◆ **Task details**:
Reproduce verbatim the stretch of lines from the first line through the line containing "διαδικασίες σου και να δημιουργείς εύκολα", including both.

◆ **The data**:

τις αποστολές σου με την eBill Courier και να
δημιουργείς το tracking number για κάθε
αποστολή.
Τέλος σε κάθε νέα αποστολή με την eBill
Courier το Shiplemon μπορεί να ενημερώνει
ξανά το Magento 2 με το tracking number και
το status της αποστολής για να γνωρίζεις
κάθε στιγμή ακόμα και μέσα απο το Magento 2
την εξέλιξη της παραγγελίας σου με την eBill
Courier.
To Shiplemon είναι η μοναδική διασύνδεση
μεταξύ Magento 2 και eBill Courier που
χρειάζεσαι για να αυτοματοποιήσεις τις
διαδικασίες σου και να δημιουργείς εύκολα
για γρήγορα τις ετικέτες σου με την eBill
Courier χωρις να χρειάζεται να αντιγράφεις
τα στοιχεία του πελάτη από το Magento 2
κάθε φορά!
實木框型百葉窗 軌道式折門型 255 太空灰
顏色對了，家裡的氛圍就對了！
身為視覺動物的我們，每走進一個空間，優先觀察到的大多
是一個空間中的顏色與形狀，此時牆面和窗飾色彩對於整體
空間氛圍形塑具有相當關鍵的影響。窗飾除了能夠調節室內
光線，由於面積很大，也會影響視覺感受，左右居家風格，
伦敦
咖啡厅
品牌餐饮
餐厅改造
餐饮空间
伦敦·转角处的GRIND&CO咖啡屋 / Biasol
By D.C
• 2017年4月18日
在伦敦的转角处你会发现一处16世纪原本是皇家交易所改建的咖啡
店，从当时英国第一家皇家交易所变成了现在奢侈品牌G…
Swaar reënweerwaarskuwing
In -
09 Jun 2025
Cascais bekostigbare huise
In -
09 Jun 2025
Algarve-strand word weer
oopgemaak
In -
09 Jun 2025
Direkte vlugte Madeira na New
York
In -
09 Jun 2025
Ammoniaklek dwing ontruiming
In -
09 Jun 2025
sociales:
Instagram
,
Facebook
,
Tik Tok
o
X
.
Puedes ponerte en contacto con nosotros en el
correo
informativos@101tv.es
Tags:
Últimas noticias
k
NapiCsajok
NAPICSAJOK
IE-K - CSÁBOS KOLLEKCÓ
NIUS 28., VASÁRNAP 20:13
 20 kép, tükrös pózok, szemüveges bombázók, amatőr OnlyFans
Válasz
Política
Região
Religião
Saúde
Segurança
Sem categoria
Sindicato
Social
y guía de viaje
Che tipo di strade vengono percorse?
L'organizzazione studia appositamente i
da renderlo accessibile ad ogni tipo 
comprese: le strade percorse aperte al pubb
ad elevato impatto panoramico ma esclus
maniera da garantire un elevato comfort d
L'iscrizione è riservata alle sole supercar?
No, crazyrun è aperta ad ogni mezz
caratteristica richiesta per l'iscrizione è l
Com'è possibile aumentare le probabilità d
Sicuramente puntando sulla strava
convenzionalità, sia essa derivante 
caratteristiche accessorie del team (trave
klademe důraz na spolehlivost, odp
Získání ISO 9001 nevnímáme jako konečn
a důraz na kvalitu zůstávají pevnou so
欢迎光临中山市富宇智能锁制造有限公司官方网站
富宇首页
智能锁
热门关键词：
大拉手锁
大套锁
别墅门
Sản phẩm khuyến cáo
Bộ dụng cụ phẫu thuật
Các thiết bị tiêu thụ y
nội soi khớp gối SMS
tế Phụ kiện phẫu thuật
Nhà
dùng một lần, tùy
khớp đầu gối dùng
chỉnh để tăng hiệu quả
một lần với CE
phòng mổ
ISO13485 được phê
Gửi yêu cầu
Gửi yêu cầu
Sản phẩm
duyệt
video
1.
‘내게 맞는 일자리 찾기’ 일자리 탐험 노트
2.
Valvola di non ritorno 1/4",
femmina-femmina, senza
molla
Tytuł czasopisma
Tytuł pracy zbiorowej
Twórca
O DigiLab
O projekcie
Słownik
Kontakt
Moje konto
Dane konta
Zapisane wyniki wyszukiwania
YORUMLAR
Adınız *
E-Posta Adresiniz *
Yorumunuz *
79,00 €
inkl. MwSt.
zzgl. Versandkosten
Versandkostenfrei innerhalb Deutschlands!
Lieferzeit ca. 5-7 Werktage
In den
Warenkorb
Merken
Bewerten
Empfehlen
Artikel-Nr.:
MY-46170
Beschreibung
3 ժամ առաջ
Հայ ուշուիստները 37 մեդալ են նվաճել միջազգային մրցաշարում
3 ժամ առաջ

◆ **Answer to this task**:
τις αποστολές σου με την eBill Courier και να
δημιουργείς το tracking number για κάθε
αποστολή.
Τέλος σε κάθε νέα αποστολή με την eBill
Courier το Shiplemon μπορεί να ενημερώνει
ξανά το Magento 2 με το tracking number και
το status της αποστολής για να γνωρίζεις
κάθε στιγμή ακόμα και μέσα απο το Magento 2
την εξέλιξη της παραγγελίας σου με την eBill
Courier.
To Shiplemon είναι η μοναδική διασύνδεση
μεταξύ Magento 2 και eBill Courier που
χρειάζεσαι για να αυτοματοποιήσεις τις
διαδικασίες σου και να δημιουργείς εύκολα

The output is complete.